(Change listing data)
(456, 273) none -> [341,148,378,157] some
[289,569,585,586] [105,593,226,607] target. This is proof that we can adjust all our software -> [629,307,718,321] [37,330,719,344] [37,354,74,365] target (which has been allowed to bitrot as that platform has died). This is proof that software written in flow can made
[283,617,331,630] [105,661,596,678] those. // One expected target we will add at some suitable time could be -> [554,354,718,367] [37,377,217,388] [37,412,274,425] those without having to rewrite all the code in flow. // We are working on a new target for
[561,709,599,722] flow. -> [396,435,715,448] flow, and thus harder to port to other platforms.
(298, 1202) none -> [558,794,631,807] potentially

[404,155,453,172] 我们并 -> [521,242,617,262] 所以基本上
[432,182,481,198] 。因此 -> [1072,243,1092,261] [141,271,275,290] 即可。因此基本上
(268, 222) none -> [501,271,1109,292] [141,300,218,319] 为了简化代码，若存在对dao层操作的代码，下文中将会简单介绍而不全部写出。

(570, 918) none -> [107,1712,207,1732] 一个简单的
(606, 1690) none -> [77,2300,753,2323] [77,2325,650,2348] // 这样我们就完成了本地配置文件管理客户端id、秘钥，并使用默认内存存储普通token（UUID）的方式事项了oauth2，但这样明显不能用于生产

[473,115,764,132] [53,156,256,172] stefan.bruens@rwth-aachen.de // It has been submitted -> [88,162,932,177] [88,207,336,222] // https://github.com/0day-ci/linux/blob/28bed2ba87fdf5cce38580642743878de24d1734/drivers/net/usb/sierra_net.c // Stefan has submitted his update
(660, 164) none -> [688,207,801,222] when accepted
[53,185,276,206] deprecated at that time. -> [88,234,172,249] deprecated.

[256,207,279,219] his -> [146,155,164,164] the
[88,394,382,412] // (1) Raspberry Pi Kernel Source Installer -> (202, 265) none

◆ What this task involves
A word-for-word transcription of the data above is required.

◆ Solved problem
(456, 273) none -> [341,148,378,157] some
[289,569,585,586] [105,593,226,607] target. This is proof that we can adjust all our software -> [629,307,718,321] [37,330,719,344] [37,354,74,365] target (which has been allowed to bitrot as that platform has died). This is proof that software written in flow can made
[283,617,331,630] [105,661,596,678] those. // One expected target we will add at some suitable time could be -> [554,354,718,367] [37,377,217,388] [37,412,274,425] those without having to rewrite all the code in flow. // We are working on a new target for
[561,709,599,722] flow. -> [396,435,715,448] flow, and thus harder to port to other platforms.
(298, 1202) none -> [558,794,631,807] potentially

[404,155,453,172] 我们并 -> [521,242,617,262] 所以基本上
[432,182,481,198] 。因此 -> [1072,243,1092,261] [141,271,275,290] 即可。因此基本上
(268, 222) none -> [501,271,1109,292] [141,300,218,319] 为了简化代码，若存在对dao层操作的代码，下文中将会简单介绍而不全部写出。

(570, 918) none -> [107,1712,207,1732] 一个简单的
(606, 1690) none -> [77,2300,753,2323] [77,2325,650,2348] // 这样我们就完成了本地配置文件管理客户端id、秘钥，并使用默认内存存储普通token（UUID）的方式事项了oauth2，但这样明显不能用于生产

[473,115,764,132] [53,156,256,172] stefan.bruens@rwth-aachen.de // It has been submitted -> [88,162,932,177] [88,207,336,222] // https://github.com/0day-ci/linux/blob/28bed2ba87fdf5cce38580642743878de24d1734/drivers/net/usb/sierra_net.c // Stefan has submitted his update
(660, 164) none -> [688,207,801,222] when accepted
[53,185,276,206] deprecated at that time. -> [88,234,172,249] deprecated.

[256,207,279,219] his -> [146,155,164,164] the
[88,394,382,412] // (1) Raspberry Pi Kernel Source Installer -> (202, 265) none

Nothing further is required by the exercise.